3. Accordingly, in one embodiment, at least one of the first and
third control circuitries 24, 66 is configured to sense when the
flag element 54 is disconnected from the coupling 52 on the strap
48 and further configured to modify one or more emission
characteristics of at least one of the first and third illumination
sources 22, 64 based on the disconnection. For example, while the
flag element 54 is connected to the coupling 52, the first and
third control circuitries 24, 66 may be directly connected to one
another via a wired connection. The flag element 54 may receive
power from a primary power source of the device 12a. Upon
disconnection of the flag element 54 from the coupling 52, the
first and/or third control circuitries 24, 66 may sense a change in
current flow, and thereby sense the disconnection. In other
embodiments, the first and/or third control circuitries 24, 66 may
be configured to sense movement of the flag element out of a
predefined proximity to the coupling 52, and thus determine the
disconnection.
[0063] Upon sensing the disconnection, at least one of the first
and third control circuitries 24, 66 may be configured to modify
one or more emission characteristics of at least one of the first
and third illumination sources 22, 64 based on the disconnection.

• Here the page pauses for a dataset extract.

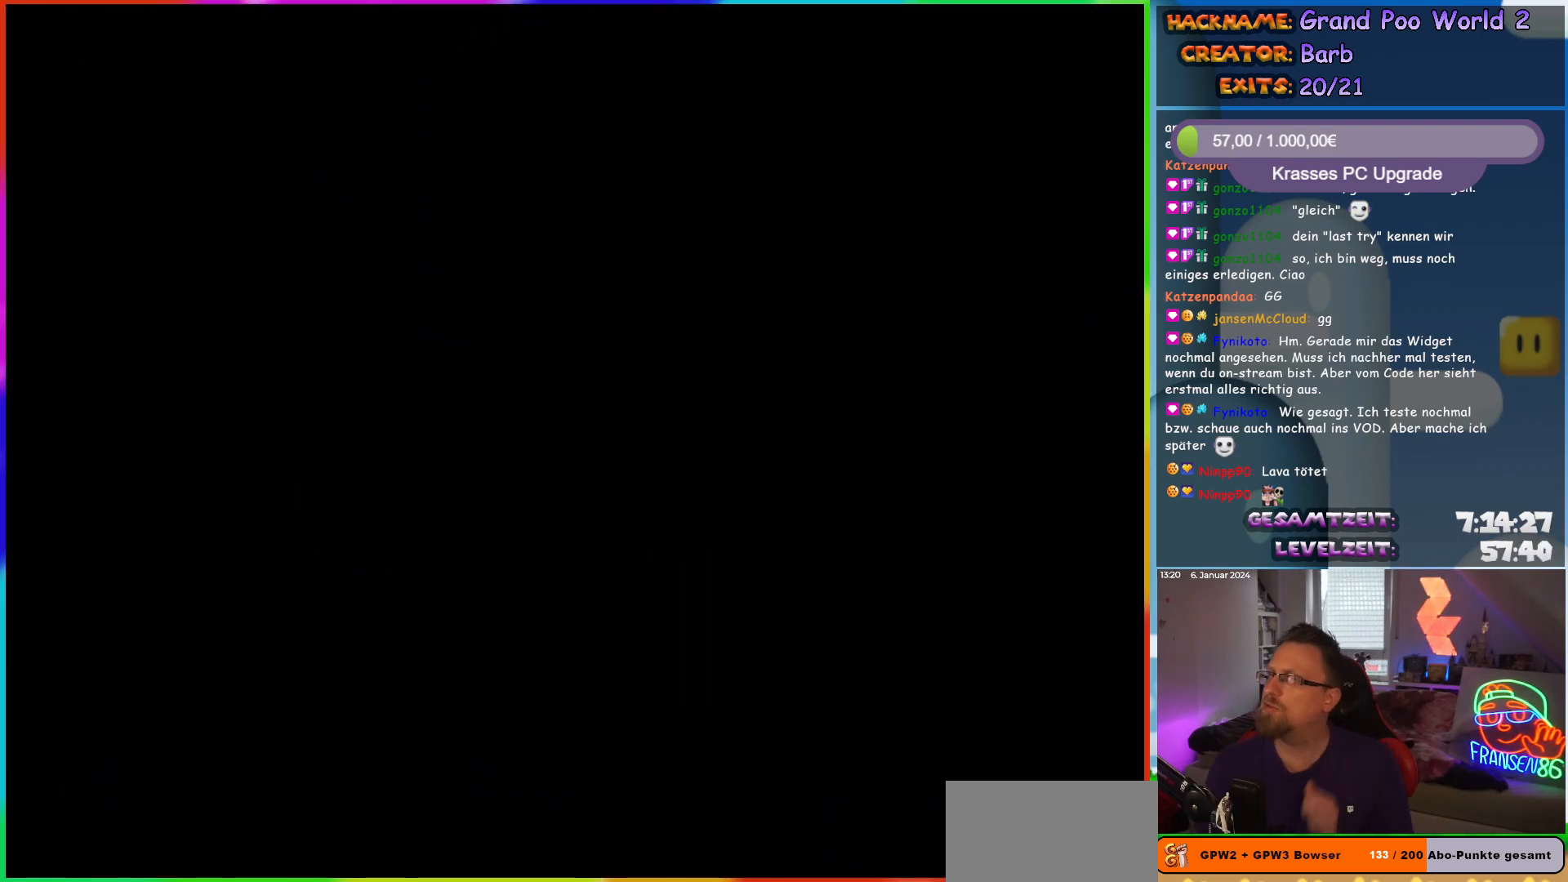
{"buttons": [], "events": []}
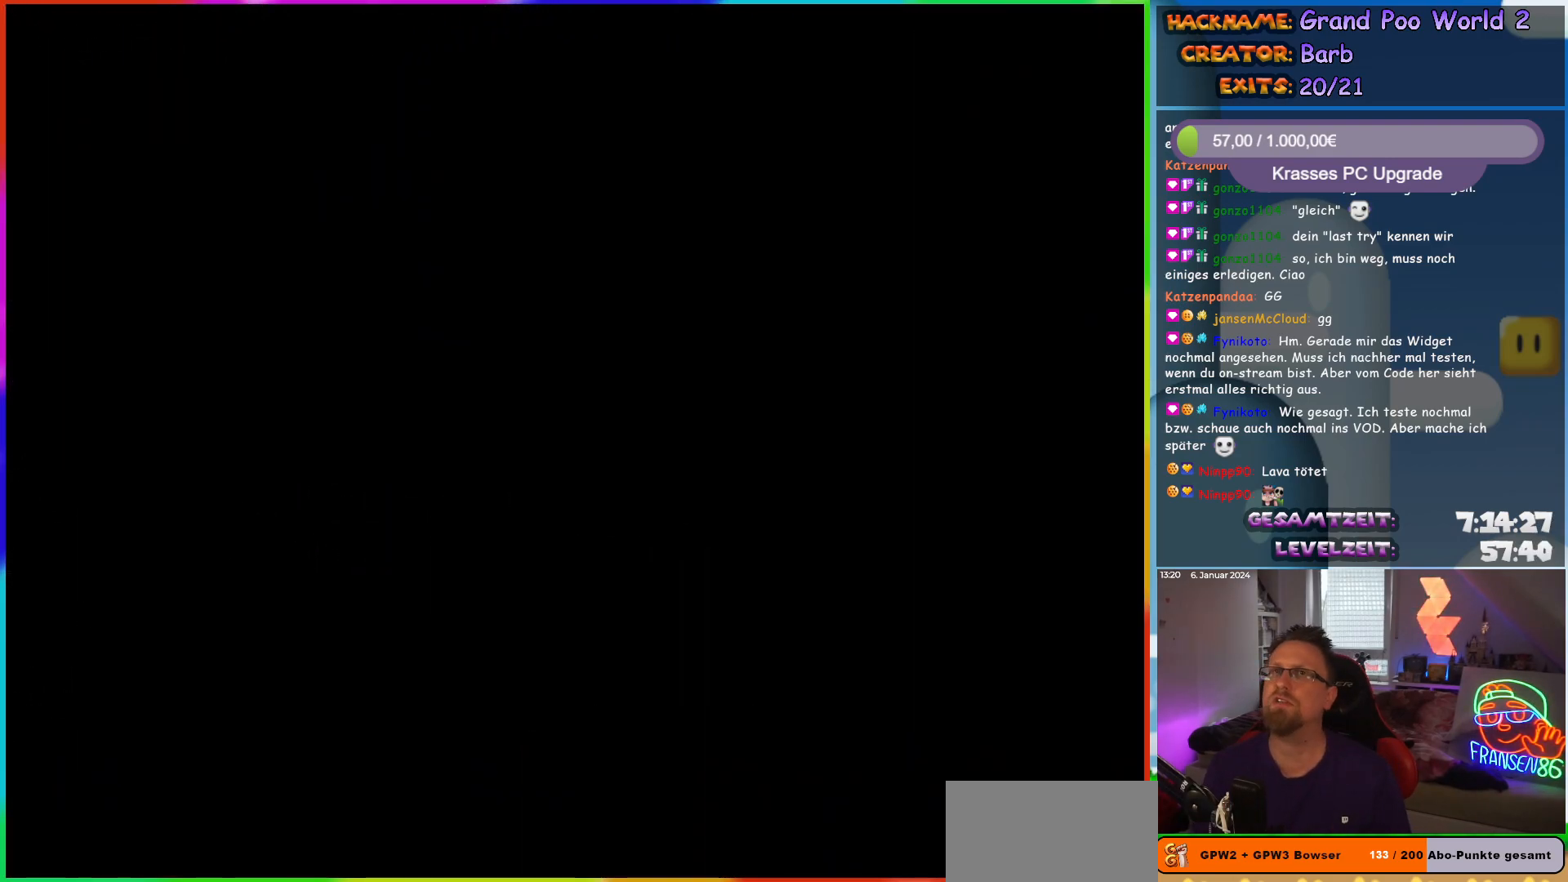
{"buttons": ["X", "DPAD_RIGHT"], "events": [[150, "DPAD_RIGHT", "down"], [417, "X", "down"]]}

Accordingly, the third control circuitry 66 may be configured to
adjust the light emission of the third illumination source 64
(e.g., increase brightness, change from steady light to a blinking
light, change color, etc.). Additionally, or alternatively, the
first control circuitry 24 may modify the first illumination source
22 to indicate the disconnection of the flag element 54, thereby
improving the visibility of a "tackle", particularly in low light,
low visibility conditions.
[0064] Additionally, or alternatively, the flag element 54 may
further include at least one of an audio output source configured
to emit an audible sound and a haptic feedback source configured to
emit a haptic effect, such that, upon disconnection of the flag
element from the coupling on the strap, an audible tone and/or a
haptic effect are emitted to indicate the disconnection (e.g.,
indicate the "tackle"). Similarly, the device 12a may emit a sound
and/or haptic effect so as to provide indication to a user and
surrounding players of the flag element 54 disconnection.
[0065] FIGS. 6A and 6B depict front and back views of a user
wearing the wearable device 12a of FIG. 4. As shown, a user may
secure the device 12a to their torso via the strap element 48.
Additionally, the fiber optic cable 46 is shown extending from the
user's back, over the user's shoulders, and resting on the user's
chest/stomach. Furthermore, the fiber optic cable 46 may be twisted
on the front portion and further held in place by a pair of
restraint elements 67a, 67b positioned on the strap 48. As shown,
the pair of restraint elements 67a, 67b reside on the strap element
48, generally one either side of the coupling elements 50a, 50b.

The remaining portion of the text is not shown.